Let's build a simple example, similar to what we used last time: an object that will determine the range of an integer and then invoke a callback with the closest range. Something like this could be used, for example, to allocate a buffer.
void boring(int x, func f) {
if (x < 2) {
f(2);
} else if (x < 4) {
f(4);
} else if (x < 8) {
f(8);
} else if (x < 16) {
// You get the idea...
}
}
Can we build a prettier template version of this code, without any overhead? Let's try:
typedef void (*func)(int);
template <int My_Size>
struct Foo {
void bar(size_t size, func callback) {
if (size > My_Size) {
callback(My_Size);
} else {
next_foo.bar(size, callback);
}
}
Foo<My_Size/2> next_foo;
};
// Stop condition
template<> struct Foo<0> {
void bar(size_t, func) { }
};
void wrapper(int x, func f) {
Foo<512> jump_table;
jump_table.bar(x, f);
}
And now, let's compile like as "g++ -fverbose-asm -S -O0 -c foo.cpp -o /dev/stdout | c++filt". You'll see something like this:
wrapper(int, void (*)(int)):
call Foo<512>::bar(unsigned long, void (*)(int))

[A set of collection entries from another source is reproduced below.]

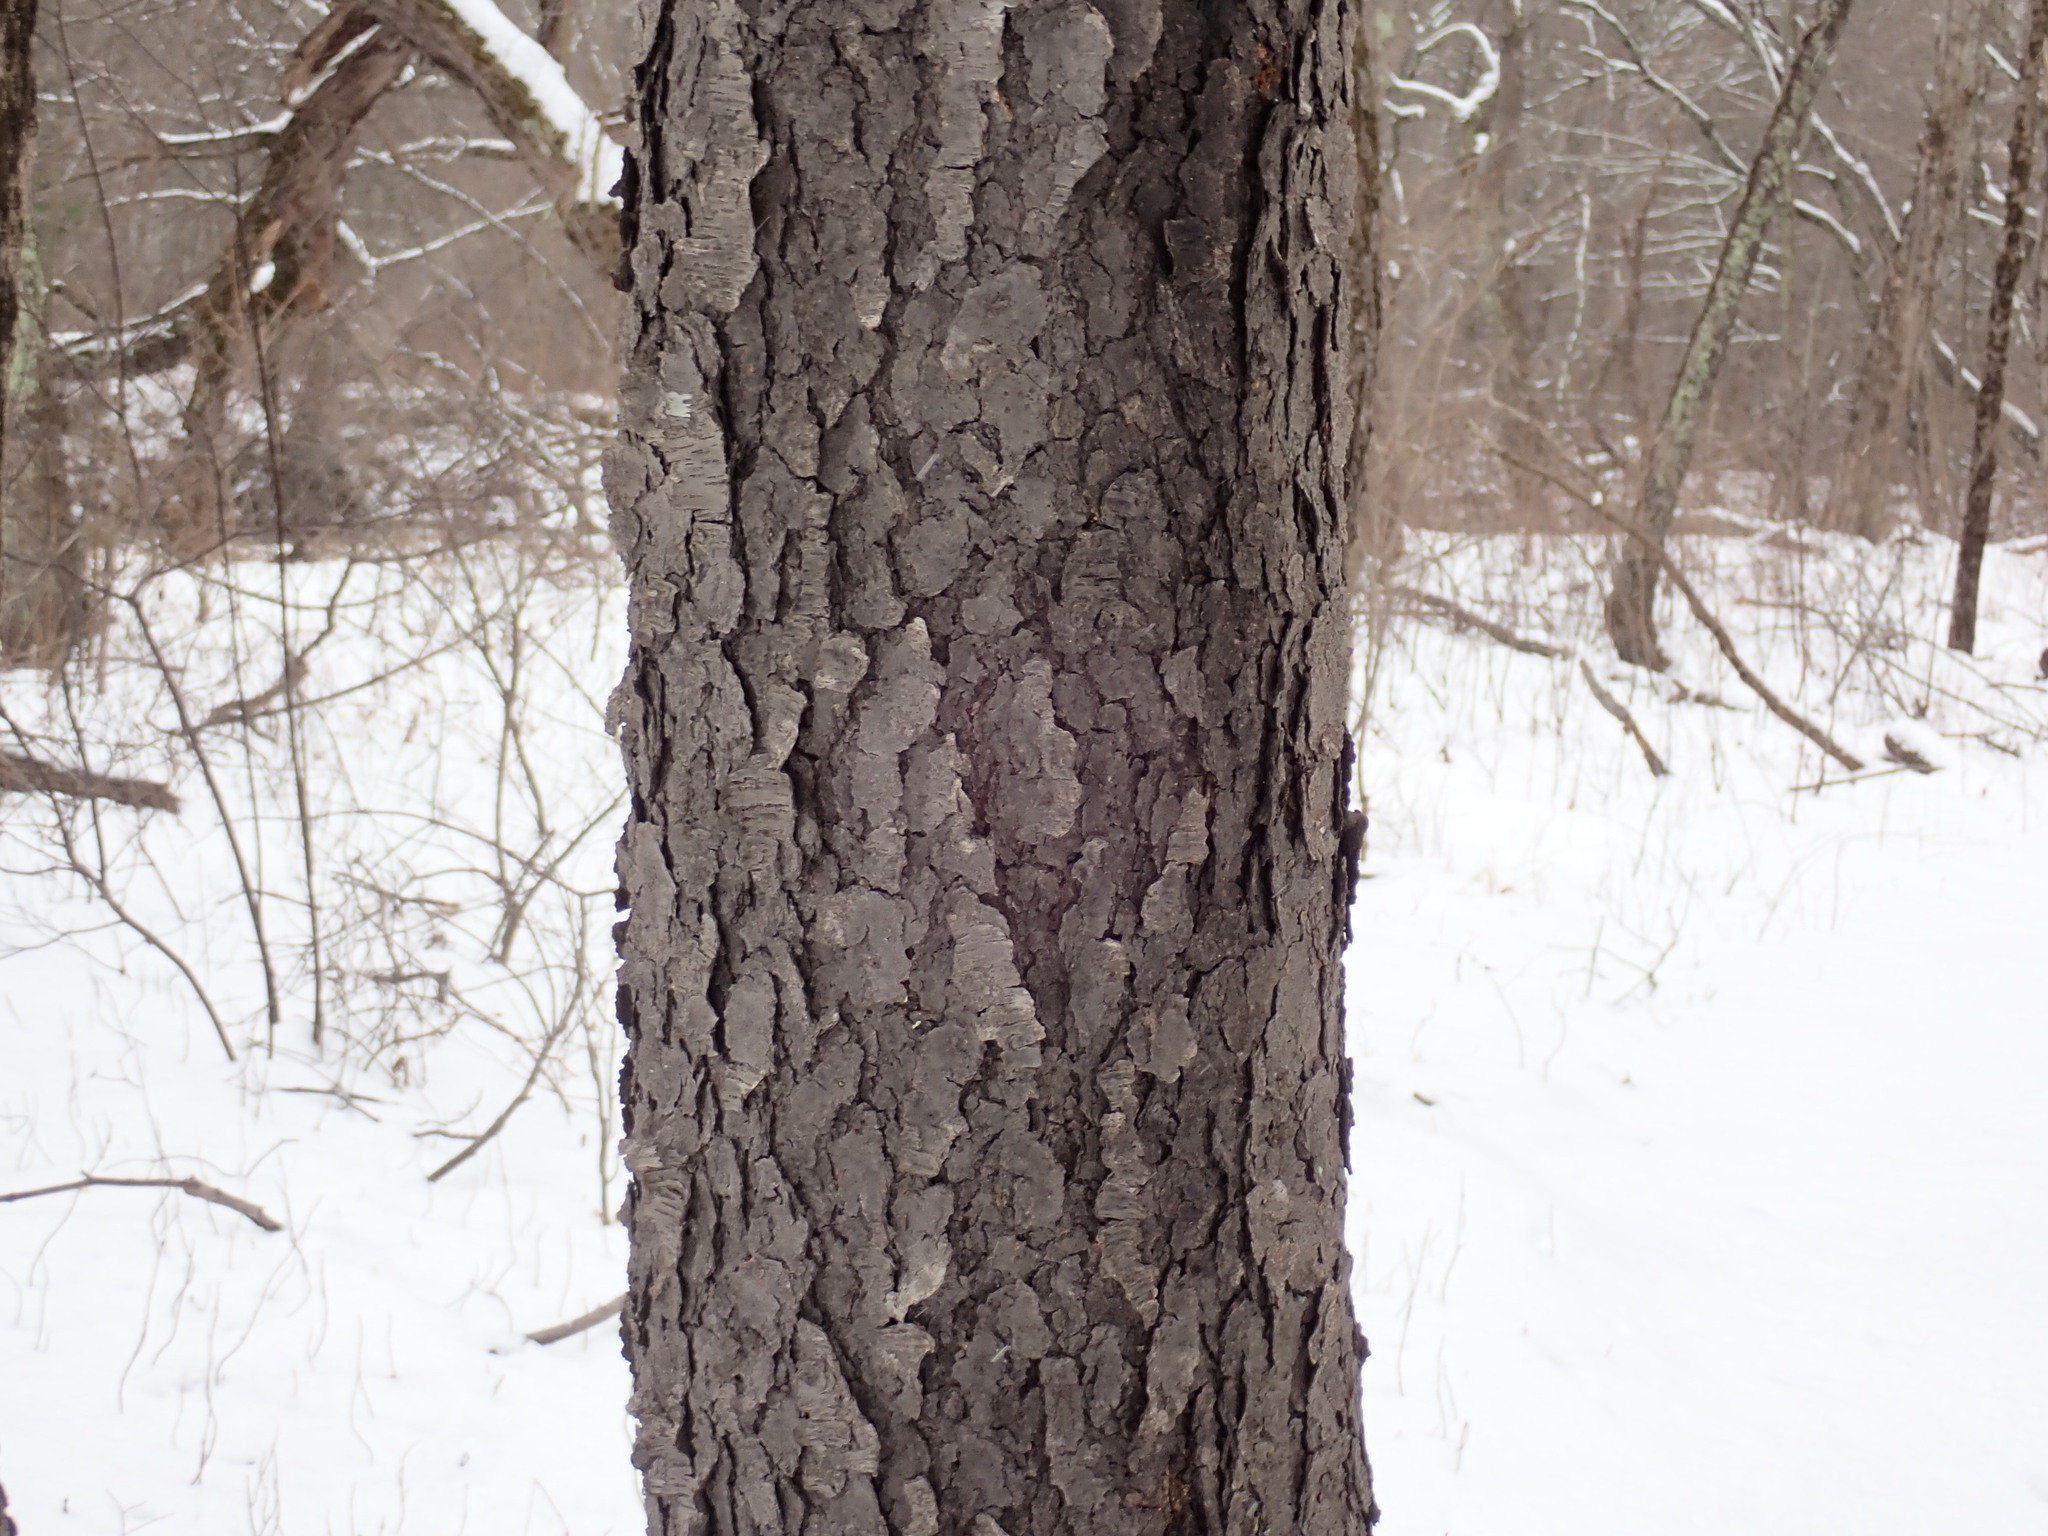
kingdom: Plantae
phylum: Tracheophyta
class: Magnoliopsida
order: Rosales
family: Rosaceae
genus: Prunus
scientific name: Prunus serotina
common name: Black cherry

Foo<512>::bar(unsigned long, void (*)(int)):
cmpq $512, %rsi #, size
jbe .L4
call *%rdx # callback
jmp .L3
.L4:
call Foo<256>::bar(unsigned long, void (*)(int)) #
.L3:
leave
Foo<256>::bar(unsigned long, void (*)(int)):
cmpq $256, %rsi #, size
jbe .L4
call *%rdx # callback
jmp .L3
.L4:
call Foo<128>::bar(unsigned long, void (*)(int)) #
.L3:
leave
# You get the idea, right?
Foo<0>::bar(unsigned long, void (*)(int)):
# Stop condition, do nothing
That doesn't look too good, does it? We don't need to worry: we already learned that gcc needs help from the optimizer to handle template expansion and non static function calls. Let's move to O1:
rapper(int, void (*)(int)):
.LFB14:
cmpq $512, %rdi #, D.2974
jbe .L2 #,
movl $512, %edi #,
call *%rsi # f
jmp .L1 #
.L2:
cmpq $256, %rdi #, D.2974
jbe .L4 #,
movl $256, %edi #,
call *%rsi # f
jmp .L1 #
# Again, it should be clear what's going on...
.L11:
cmpq $1, %rdi #, D.2974
.p2align 4,,2
jbe .L1 #,
movl $1, %edi #,
.p2align 4,,2
call *%rsi # f
.L1:
It's better than last time, but it doesn't look great either: gcc managed to inline all calls, but it stopped there. Let's move to O2 and see what happens:
wrapper(int, void (*)(int)):
movslq %edi, %rdi # x, D.2987
cmpq $512, %rdi #, D.2987
ja .L13 #,
cmpq $256, %rdi #, D.2987
ja .L14 #,
[ .... ]
cmpq $2, %rdi #, D.2987
ja .L21 #,
.L13:
movl $512, %edi #,
jmp *%rsi # f
.L14:
movl $256, %edi #,
jmp *%rsi # f
[ .... ]
.L21:
movl $2, %edi #,
jmp *%rsi # f
.L1:
rep
ret
.p2align 4,,10
.p2align 3
Now, that looks much better. And we can now see that gcc generates the same code at -O2 for both versions of our code.
(*) Just for the sake of completion:
- Pure compile time data is information directly available during compilation time, like a constant.
- Deducible compile time data means something that can easily be deduced, like a function call to a non virtual method.
- Run-time only data means something that a compiler could never deduce, like a volatile variable or the parameter of a function called from outside the current translation unit.